─── Information given

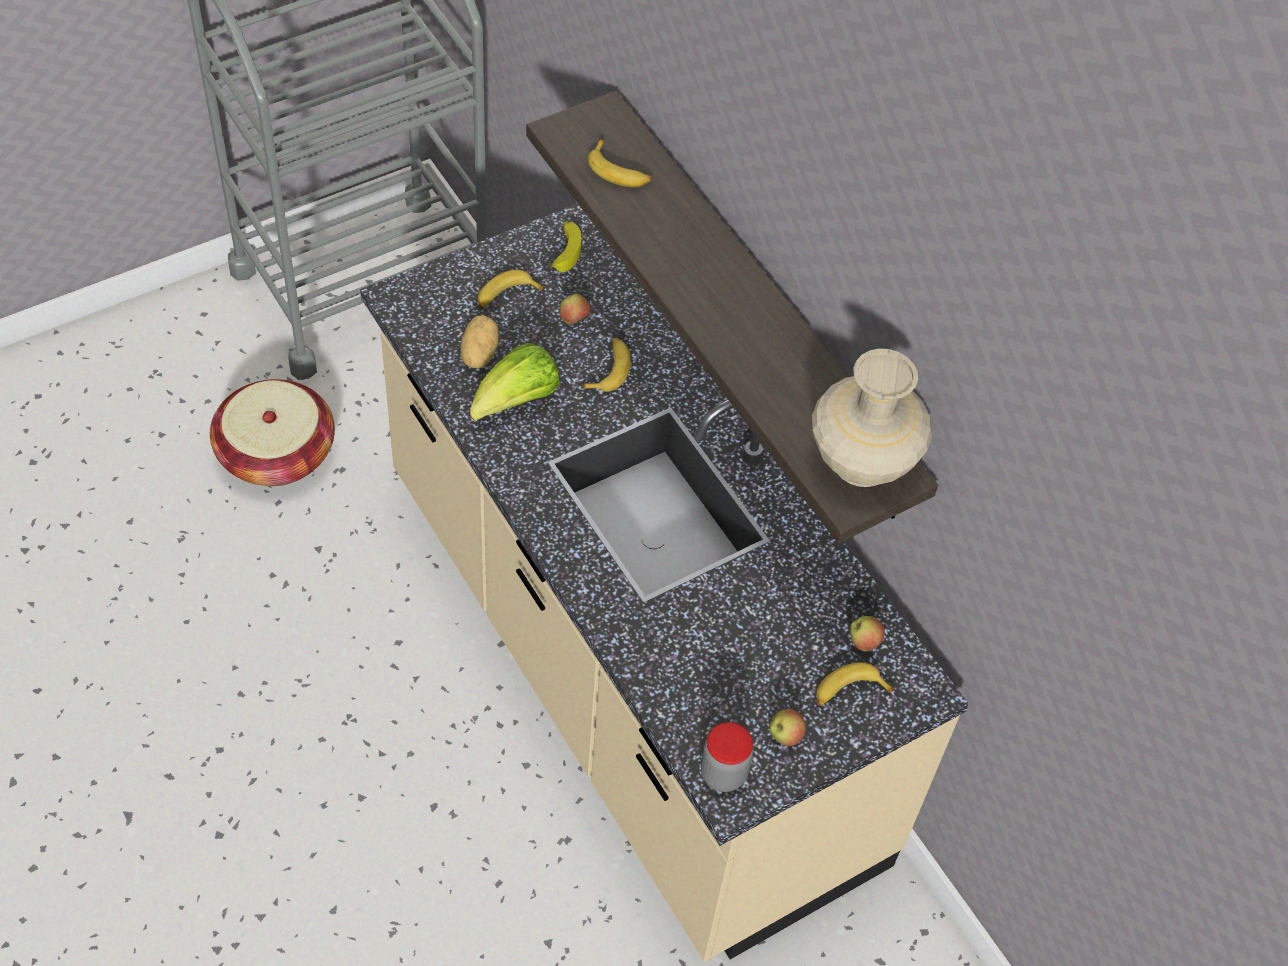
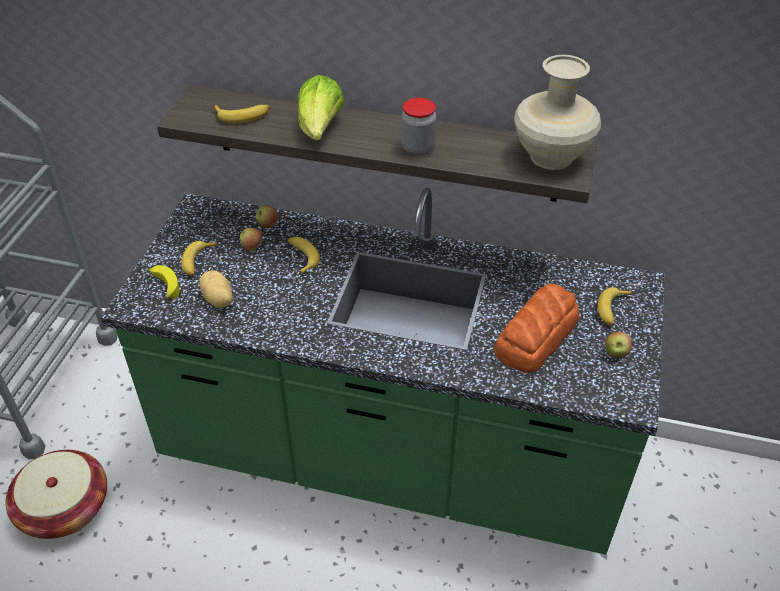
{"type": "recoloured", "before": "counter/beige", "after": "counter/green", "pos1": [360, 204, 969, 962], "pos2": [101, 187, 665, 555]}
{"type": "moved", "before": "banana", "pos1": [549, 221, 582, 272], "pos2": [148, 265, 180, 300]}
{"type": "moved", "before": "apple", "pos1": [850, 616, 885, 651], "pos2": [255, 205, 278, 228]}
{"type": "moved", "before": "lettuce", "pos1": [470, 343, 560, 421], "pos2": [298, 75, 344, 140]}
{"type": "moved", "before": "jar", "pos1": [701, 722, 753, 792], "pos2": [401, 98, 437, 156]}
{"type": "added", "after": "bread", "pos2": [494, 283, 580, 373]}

──────

• _Task goal_: Return the lines of the records that include the string "after".

• _The completed task_:
{"type": "recoloured", "before": "counter/beige", "after": "counter/green", "pos1": [360, 204, 969, 962], "pos2": [101, 187, 665, 555]}
{"type": "added", "after": "bread", "pos2": [494, 283, 580, 373]}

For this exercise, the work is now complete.